Written task: List each line below that contains the string "value", with case counting.

Data in this exercise:
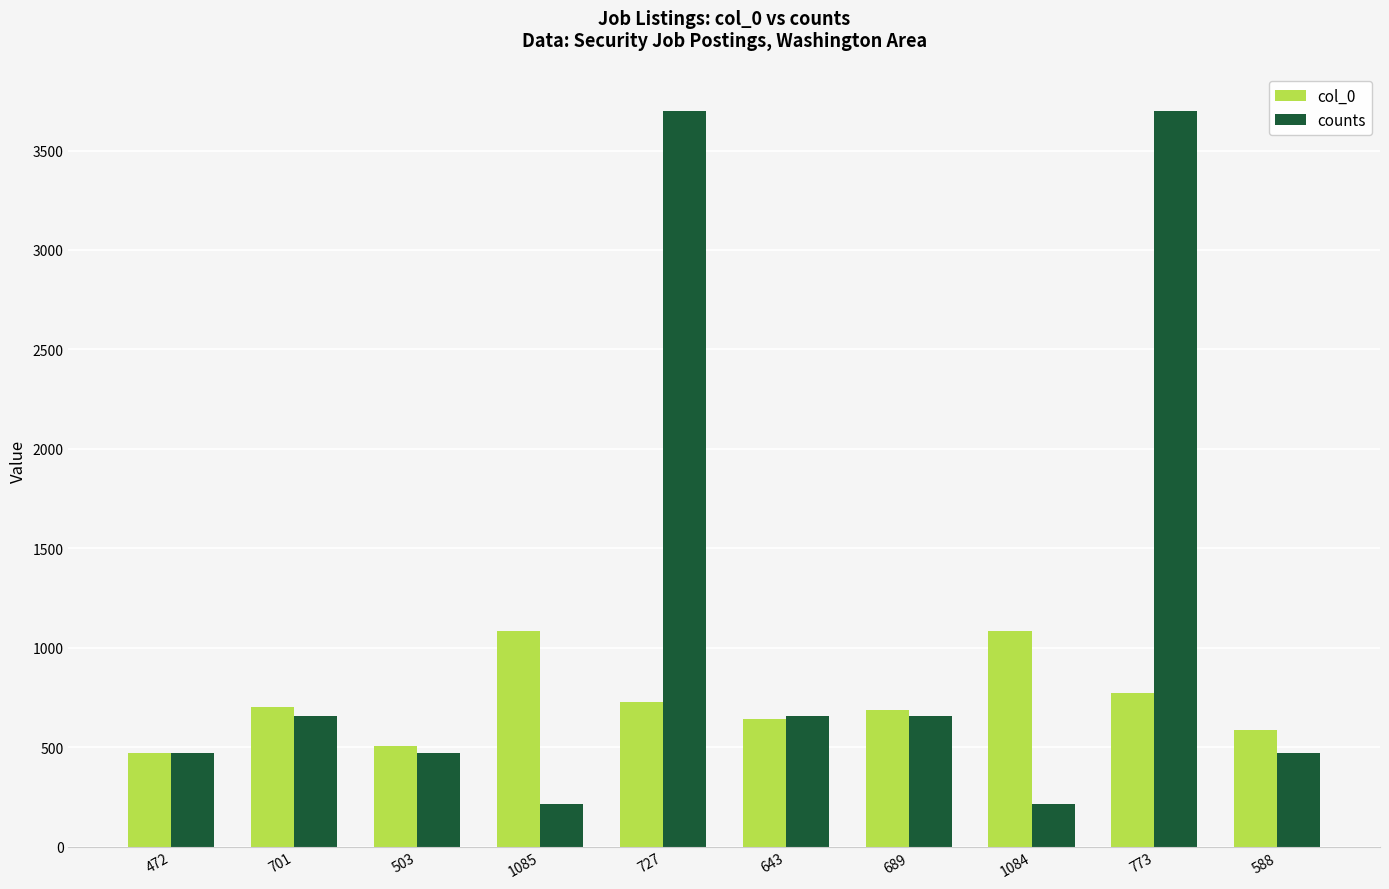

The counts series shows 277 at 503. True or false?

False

...

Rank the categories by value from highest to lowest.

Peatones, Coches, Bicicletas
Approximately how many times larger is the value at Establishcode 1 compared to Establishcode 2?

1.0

Answer to this problem:
Rank the categories by value from highest to lowest.
Approximately how many times larger is the value at Establishcode 1 compared to Establishcode 2?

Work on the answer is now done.